To sustain a premium price you have to offer something that is unique and valuable.

Improving operational effectiveness does not provide a robust competitive advantage. ‘Best practice’ advantages are rarely sustainable.

Every good strategy has:

  • a distinctive value proposition
  • a tailored value chain
  • trade-offs different from rivals
  • interdependent fit across value chain
  • continuity over time

Find a unique way to serve your chosen segment profitably.

Effective strategy requires:

  • a set of choices that nobody else has made
  • trade-offs throughout the value chain, eg Ikea.
  • either/or choices – straddling is usually a mistake.

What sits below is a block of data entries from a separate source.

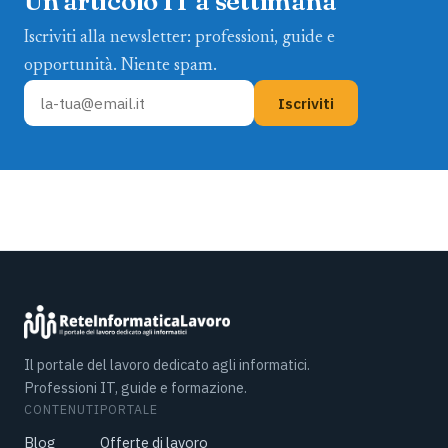
Un articolo IT a settimana
Iscriviti alla newsletter: professioni, guide e
opportunità. Niente spam.
Iscriviti
Il portale del lavoro dedicato agli informatici.
Professioni IT, guide e formazione.
CONTENUTI
PORTALE
Blog
Offerte di lavoro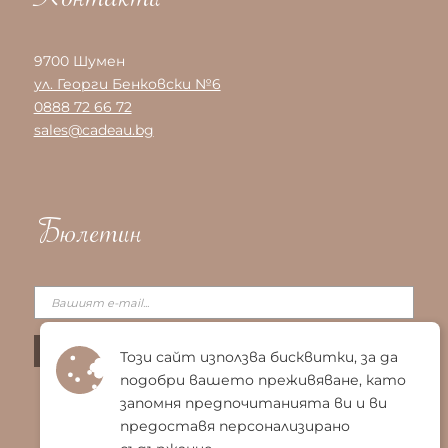
Контакти
9700 Шумен
ул. Георги Бенковски №6
0888 72 66 72
sales@cadeau.bg
Бюлетин
Този сайт използва бисквитки, за да
подобри вашето преживяване, като
запомня предпочитанията ви и ви
предоставя персонализирано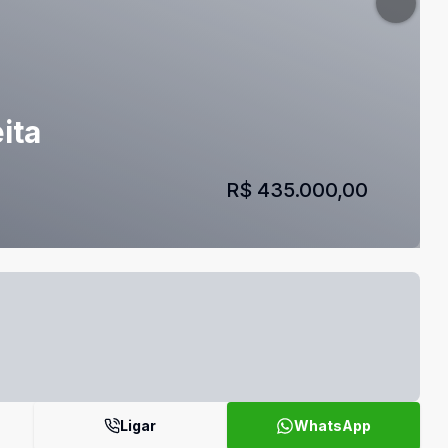
ita
R$ 435.000,00
Ligar
WhatsApp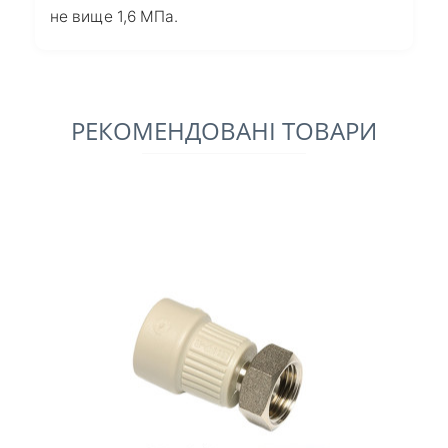
не вище 1,6 МПа.
РЕКОМЕНДОВАНІ ТОВАРИ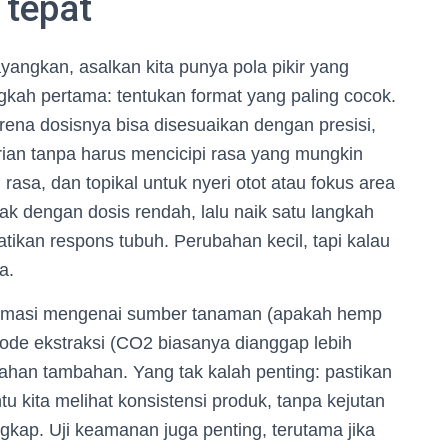
 tepat
yangkan, asalkan kita punya pola pikir yang
ngkah pertama: tentukan format yang paling cocok.
karena dosisnya bisa disesuaikan dengan presisi,
arian tanpa harus mencicipi rasa yang mungkin
asa, dan topikal untuk nyeri otot atau fokus area
ak dengan dosis rendah, lalu naik satu langkah
tikan respons tubuh. Perubahan kecil, tapi kalau
a.
nformasi mengenai sumber tanaman (apakah hemp
tode ekstraksi (CO2 biasanya dianggap lebih
 bahan tambahan. Yang tak kalah penting: pastikan
u kita melihat konsistensi produk, tanpa kejutan
gkap. Uji keamanan juga penting, terutama jika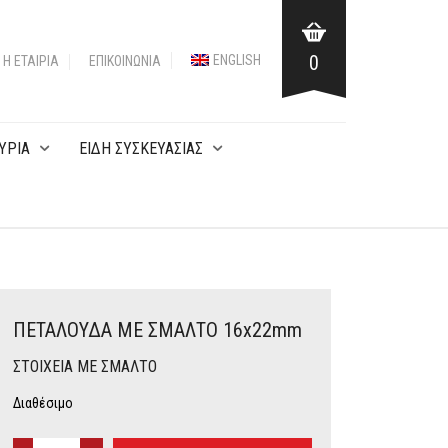
0
ENGLISH
Η ΕΤΑΙΡΙΑ
ΕΠΙΚΟΙΝΩΝΊΑ
ΥΡΙΑ
ΕΙΔΗ ΣΥΣΚΕΥΑΣΙΑΣ
ΠΕΤΑΛΟΥΔΑ ΜΕ ΣΜΑΛΤΟ 16x22mm
ΣΤΟΙΧΕΙΑ ME ΣΜΑΛΤΟ
Διαθέσιμο
ΠΕΤΑΛΟΥΔΑ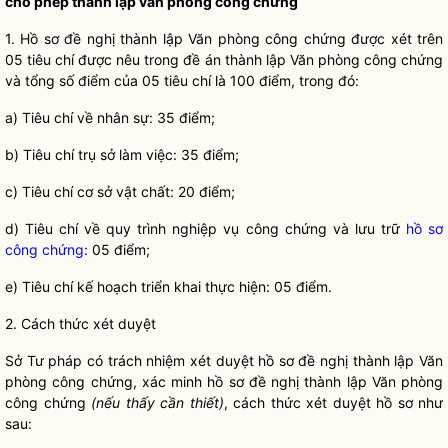
cho phép thành lập văn phòng công chứ
ng
1. Hồ sơ đề nghị thành lập Văn phòng
công chứng
được xét trên
05 tiêu chí được nêu trong đề án thành lập Văn phòng
công chứng
và tổng số điểm của 05 tiêu chí là 100 điểm, trong đó:
a) Tiêu chí về nhân sự: 35 điểm;
b) Tiêu chí trụ sở làm việc: 35 điểm;
c) Tiêu chí cơ sở vật chất: 20 điểm;
d) Tiêu chí về quy trình nghiệp vụ công chứng và lưu trữ
hồ sơ
công chứng
: 05 điểm;
e) Tiêu chí kế hoạch triển khai thực hiện: 05 điểm.
2. Cách thức xét duyệt
Sở Tư pháp có trách nhiệm xét duyệt hồ sơ đề nghị thành lập Văn
phòng
công chứng
, xác minh hồ sơ đề nghị thành lập Văn phòng
công chứng
(nếu thấy cần thiết)
, cách thức xét duyệt hồ sơ như
sau: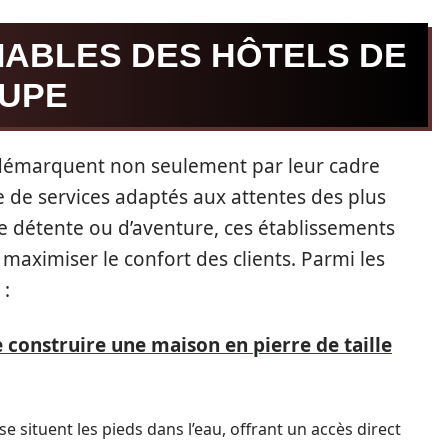
IABLES DES HÔTELS DE
OUPE
 démarquent non seulement par leur cadre
e de services adaptés aux attentes des plus
e détente ou d’aventure, ces établissements
 maximiser le confort des clients. Parmi les
 :
 construire une maison en pierre de taille
 situent les pieds dans l’eau, offrant un accès direct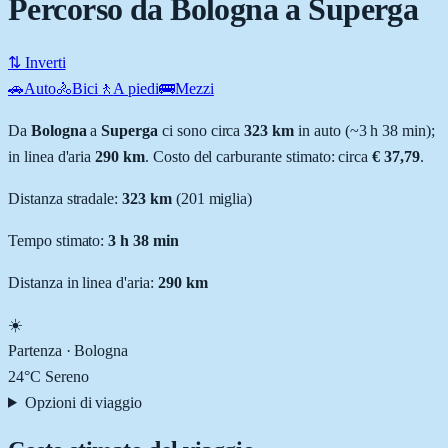
Percorso da Bologna a Superga
⇅ Inverti
🚗
Auto
🚴
Bici
🚶
A piedi
🚌
Mezzi
Da
Bologna
a
Superga
ci sono circa
323
km
in auto (~
3 h 38 min
);
in linea d'aria
290
km
.
Costo del carburante stimato: circa
€ 37,79
.
Distanza stradale
:
323
km
(
201
miglia)
Tempo stimato:
3 h 38 min
Distanza in linea d'aria:
290
km
☀️
Partenza ·
Bologna
24
°C
Sereno
Opzioni di viaggio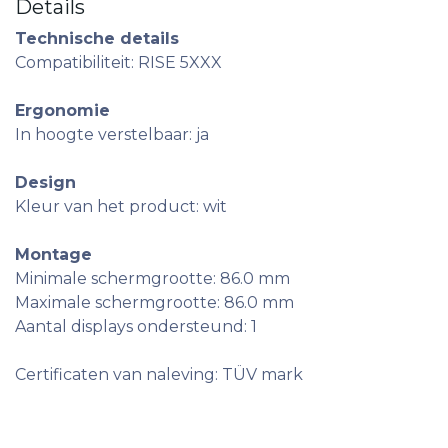
Details
Technische details
Compatibiliteit: RISE 5XXX
Ergonomie
In hoogte verstelbaar: ja
Design
Kleur van het product: wit
Montage
Minimale schermgrootte: 86.0 mm
Maximale schermgrootte: 86.0 mm
Aantal displays ondersteund: 1
Certificaten van naleving: TÜV mark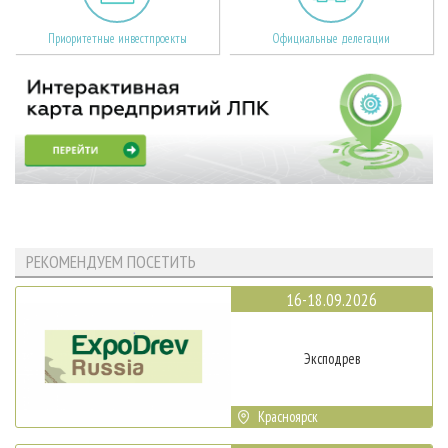
Приоритетные инвестпроекты
Официальные делегации
РЕКОМЕНДУЕМ ПОСЕТИТЬ
16-18.09.2026
Эксподрев
Красноярск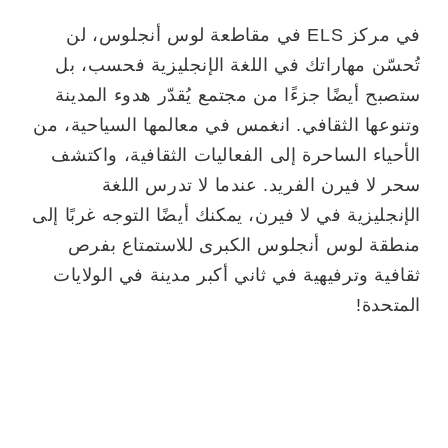
في مركز ELS في مقاطعة لوس أنجلوس، لن
تُحسّن مهاراتك في اللغة الإنجليزية فحسب، بل
ستصبح أيضًا جزءًا من مجتمع يُقدّر هدوء المدينة
وتنوعها الثقافي. انغمس في معالمها السياحية، من
الأحياء الساحرة إلى الفعاليات الثقافية، واكتشف
سحر لا فيرن الفريد. عندما لا تدرس اللغة
الإنجليزية في لا فيرن، يمكنك أيضًا التوجه غربًا إلى
منطقة لوس أنجلوس الكبرى للاستمتاع بفرص
ثقافية وترفيهية في ثاني أكبر مدينة في الولايات
المتحدة!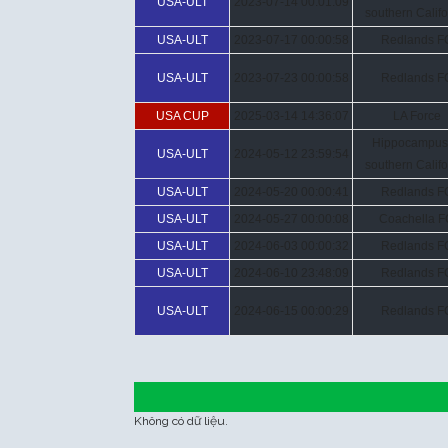
USA-ULT
2023-07-14 00:01:09
southern Califo
USA-ULT
2023-07-17 00:00:58
Redlands F
USA-ULT
2023-07-23 00:00:58
Redlands F
USA CUP
2025-03-14 14:36:07
LA Force
Hippocampus
USA-ULT
2024-05-12 23:59:54
southern Califo
USA-ULT
2024-05-20 00:00:41
Redlands F
USA-ULT
2024-05-27 00:00:08
Coachella F
USA-ULT
2024-06-03 00:00:32
Redlands F
USA-ULT
2024-06-10 23:48:09
Redlands F
USA-ULT
2024-06-15 00:00:29
Redlands F
Không có dữ liệu.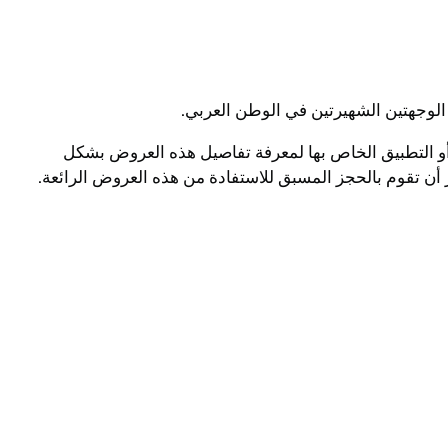
لوجهتين الشهيرتين في الوطن العربي.
أو التطبيق الخاص بها لمعرفة تفاصيل هذه العروض بشكل
أن تقوم بالحجز المسبق للاستفادة من هذه العروض الرائعة.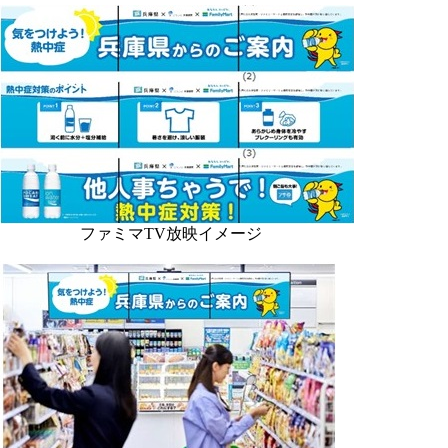
ファミマTV放映イメージ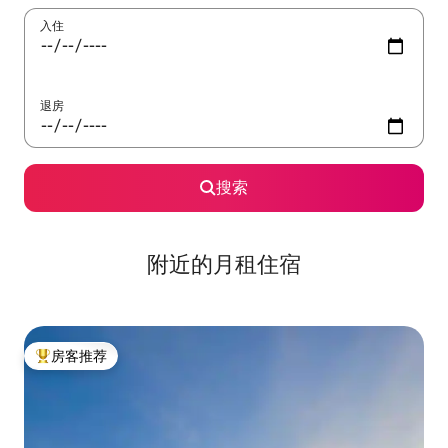
入住
退房
搜索
附近的月租住宿
房客推荐
热门「房客推荐」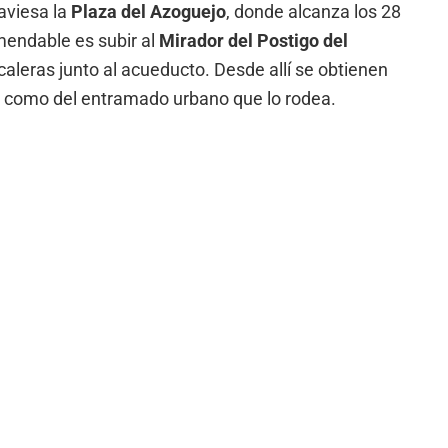
aviesa la
Plaza del Azoguejo
, donde alcanza los 28
mendable es subir al
Mirador del Postigo del
caleras junto al acueducto. Desde allí se obtienen
o como del entramado urbano que lo rodea.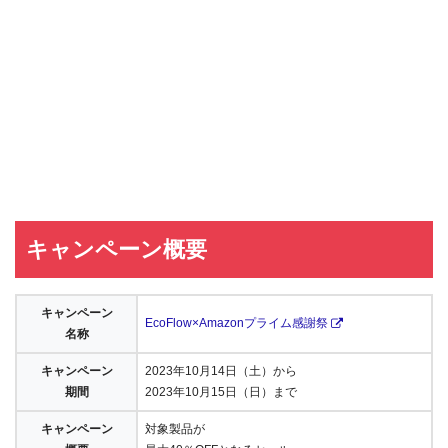
キャンペーン概要
キャンペーン
EcoFlow×Amazonプライム感謝祭
名称
キャンペーン
2023年10月14日（土）から
期間
2023年10月15日（日）まで
キャンペーン
対象製品が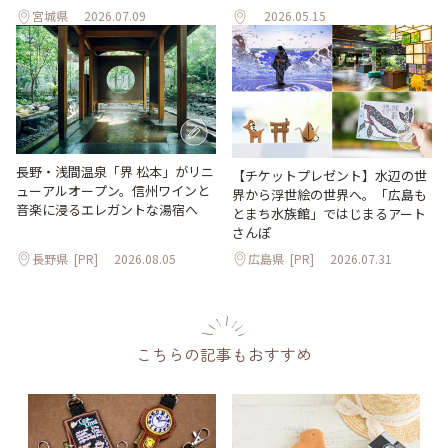
宮城県
2026.07.09
2026.05.15
長野・浅間温泉「界 松本」がリニ
【チケットプレゼント】水辺の世
ューアルオープン。信州ワインと
界から浮世絵の世界へ。「広島も
音楽に浸るエレガントな湯宿へ
とまち水族館」ではじまるアート
さんぽ
長野県
[PR]
2026.08.05
広島県
[PR]
2026.07.31
こちらの記事もおすすめ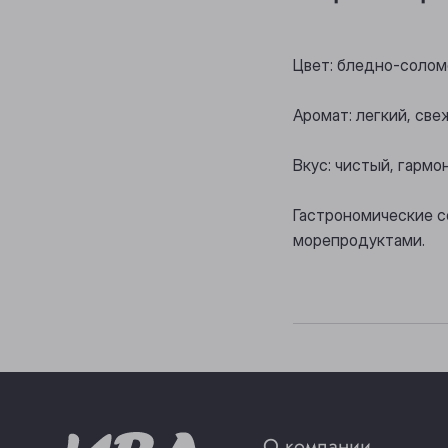
Цвет: бледно-солом
Аромат: легкий, св
Вкус: чистый, гарм
Гастрономические с
морепродуктами.
О компании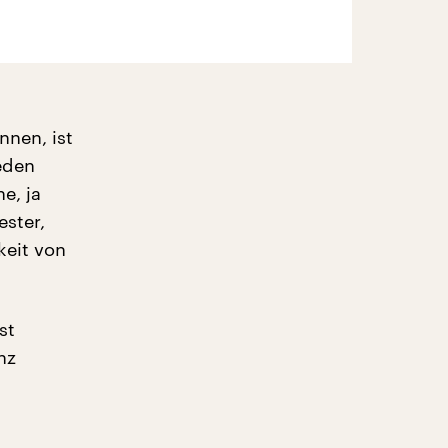
nnen, ist
eden
e, ja
ester,
keit von
st
nz
n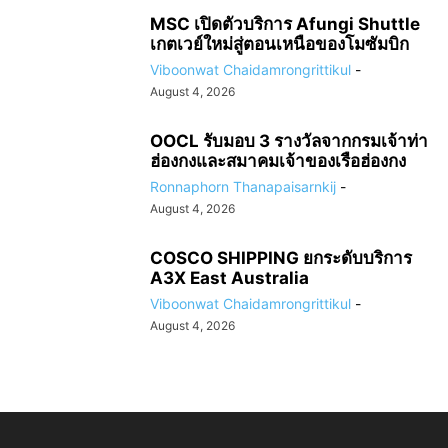
MSC เปิดตัวบริการ Afungi Shuttle
เกตเวย์ใหม่สู่ตอนเหนือของโมซัมบิก
Viboonwat Chaidamrongrittikul
-
August 4, 2026
OOCL รับมอบ 3 รางวัลจากกรมเจ้าท่า
ฮ่องกงและสมาคมเจ้าของเรือฮ่องกง
Ronnaphorn Thanapaisarnkij
-
August 4, 2026
COSCO SHIPPING ยกระดับบริการ
A3X East Australia
Viboonwat Chaidamrongrittikul
-
August 4, 2026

A stable value proposition can still deliver huge innovation. Lots of things in how Walmart works have changed – it’s value proposition hasn’t.

When you substitute flexibility for strategy, your organisation doen’t stand for anything. Flexibility without strategy will guarantee mediocrity.

An effective strategy is dynamic. It’s a path, not a fixed point.

Sticking with a strategy allows it to emerge and improve.
Continuity of direction makes effective change more likely.
Strategy guards against fads.

Ten practical implications:

  1. Vying to be the best is intuitive but self-destructive.
  2. Competition is about profits, not market share.
  3. Competitive advantage is not about beating rivals but creating unique value for customers.
  4. A strategic value proposition requires a specifically tailored value chain to deliver it.
  5. A good strategy deliberately makes some customers unhappy.
  6. Making trade-offs is the linchpin that makes competitive advantage possible and sustainable.
  7. Without good execution even the most brilliant strategy won’t deliver superior performance.
  8. Good strategies depend on many choices and the connections among them.
  9. Too much change can be just as disastrous for strategy as too little.
  10. Strategy doesn’t require heroic predictions about the future – it does require a point of view.